CITATION: Must v. Shkuryna, 2017 ONSC 6258
COURT FILE NO.: FS-17-180-00
DATE: 20171019
SUPERIOR COURT OF JUSTICE – ONTARIO
RE: Robert Must v. Yana Shkuryna
BEFORE: Shaw, J.
COUNSEL: Mr. Must, Self-represented
Annie Noa Kenet, for Yana Shkuryna
Anthea Cheung, for the Public Guardian and Trustee
HEARD: September 26, 2017, at Brampton
ENDORSEMENT
Issue
[1] The respondent has brought this motion seeking an order that the Office of the Public Guardian and Trustee ("PGT") be appointed as the applicant's representative.
[2] The respondent's position is that the applicant is a special party as defined in Rule 2(1) of the Family Law Rules. According to that rule, a special party is defined as follow:
"special party" means a party who is a child or who is or appears to be mentally incapable for the purposes of the Substitute Decisions Act, 1992, in respect of an issue in the case and who, as a result requires legal representation but does not include a child and has to be, access, Child protection or adoption of child support case.
[3] The definition of incapacity is found at s.6 of the Substitute Decisions Act ("SDA'). The test for incapacity is:
A person is incapable of managing property if the person is not able to understand information that is relevant to making a decision in the management of his or her property, or is not able to appreciate reasonably foreseeable consequences of a decision or lack of decision.
[4] According to Rule 4(3) of the Family Law Rules:
(3) If there is no appropriate person willing to act as a special party's representative, the courts may authorize the Children's Lawyer or the Public Guardian and Trustee to act as representative, but only with the patient's consent.
[5] Counsel for the PGT was present at this motion and informs the court that it is not taking any position with respect to whether or not the applicant is a special party. In the event the court finds that the applicant is a special party, the PGT consents to act as his representative.
[6] The applicant seeks an order that the respondent's motion to appoint the PGT be dismissed.
Background
[7] The applicant has appealed a final order of Justice Clay from the Ontario Court of Justice dated March 17, 2017. Specifically, the applicant is appealing Justice Clay's finding that the respondent have custody of the child of the marriage. That appeal is set to be heard by Justice Ricchetti on November 7, 2017.
[8] The applicant has also brought a motion seeking custody of the child pending the appeal and an order barring the respondent from changing the child's name.
[9] On September 5, 2014, during the proceedings before Justice Clay in the Ontario Court of Justice, he made an order that the PGT be appointed to represent the applicant.
[10] The applicant unsuccessfully appealed Justice Clay's decision to the Superior Court of Justice and to the Ontario Court of Appeal.
[11] There were a number of subsequent endorsements from Justice Clay confirming that the finding of incapacity continued. Those endorsements were made on September 22, 2015, December 11, 2015, January 5, 2016, November 28, 2016 and January 26, 2017. In his final decision dated March 17, 2017, Justice Clay found that the applicant continued to be incapable. At no time did the applicant present any further evidence to Justice Clay regarding the finding of incapacity, despite being invited by Justice Clay to do so.

** RECORDS SUPPLIED **

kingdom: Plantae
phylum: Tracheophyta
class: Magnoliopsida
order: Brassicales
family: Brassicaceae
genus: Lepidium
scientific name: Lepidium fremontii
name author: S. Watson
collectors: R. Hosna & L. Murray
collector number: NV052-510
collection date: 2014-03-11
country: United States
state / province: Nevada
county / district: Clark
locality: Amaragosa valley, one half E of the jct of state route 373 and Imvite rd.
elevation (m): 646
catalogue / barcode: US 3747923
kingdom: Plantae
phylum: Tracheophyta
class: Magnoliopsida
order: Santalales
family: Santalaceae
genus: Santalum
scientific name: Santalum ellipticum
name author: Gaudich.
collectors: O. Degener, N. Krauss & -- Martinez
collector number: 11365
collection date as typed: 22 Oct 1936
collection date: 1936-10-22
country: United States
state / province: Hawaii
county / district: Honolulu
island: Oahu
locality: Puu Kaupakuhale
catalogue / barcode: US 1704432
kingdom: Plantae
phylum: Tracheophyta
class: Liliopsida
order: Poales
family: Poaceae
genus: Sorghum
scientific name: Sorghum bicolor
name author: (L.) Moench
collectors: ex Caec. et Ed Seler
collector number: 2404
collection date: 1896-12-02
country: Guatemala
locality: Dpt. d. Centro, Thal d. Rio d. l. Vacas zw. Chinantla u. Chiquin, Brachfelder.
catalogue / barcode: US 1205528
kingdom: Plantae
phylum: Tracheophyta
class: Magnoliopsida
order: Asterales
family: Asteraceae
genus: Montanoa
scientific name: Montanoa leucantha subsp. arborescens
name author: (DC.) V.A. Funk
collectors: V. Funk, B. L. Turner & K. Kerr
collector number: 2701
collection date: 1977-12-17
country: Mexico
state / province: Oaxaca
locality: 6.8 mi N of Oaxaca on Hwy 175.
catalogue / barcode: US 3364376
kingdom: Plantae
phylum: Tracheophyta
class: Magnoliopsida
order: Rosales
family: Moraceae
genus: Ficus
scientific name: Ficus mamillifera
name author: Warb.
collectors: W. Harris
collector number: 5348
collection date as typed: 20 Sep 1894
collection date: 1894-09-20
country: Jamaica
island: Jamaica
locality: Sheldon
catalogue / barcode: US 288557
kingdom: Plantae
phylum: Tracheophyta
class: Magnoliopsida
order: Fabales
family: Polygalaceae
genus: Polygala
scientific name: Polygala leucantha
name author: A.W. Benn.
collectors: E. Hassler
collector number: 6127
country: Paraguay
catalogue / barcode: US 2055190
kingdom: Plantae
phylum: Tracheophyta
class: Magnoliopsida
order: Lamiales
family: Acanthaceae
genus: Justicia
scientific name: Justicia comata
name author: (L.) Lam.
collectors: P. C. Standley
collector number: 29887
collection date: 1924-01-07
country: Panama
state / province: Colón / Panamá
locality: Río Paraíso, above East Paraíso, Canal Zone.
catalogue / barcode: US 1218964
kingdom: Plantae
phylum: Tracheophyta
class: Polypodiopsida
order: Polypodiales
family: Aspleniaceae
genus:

** WORK TO BE COMPLETED **
Answer these questions using the court endorsement.
(a) On what date did Justice Clay first order that the PGT be appointed to represent the applicant?
(b) What position does counsel for the PGT take on whether the applicant is a special party?
(c) Which judge is set to hear the applicant's appeal, and on what date?

** ANSWER BOX **
(a) September 5, 2014.
(b) The PGT takes no position on it. If the court finds that the applicant is a special party, the PGT consents to act as his representative.
(c) Justice Ricchetti, on November 7, 2017.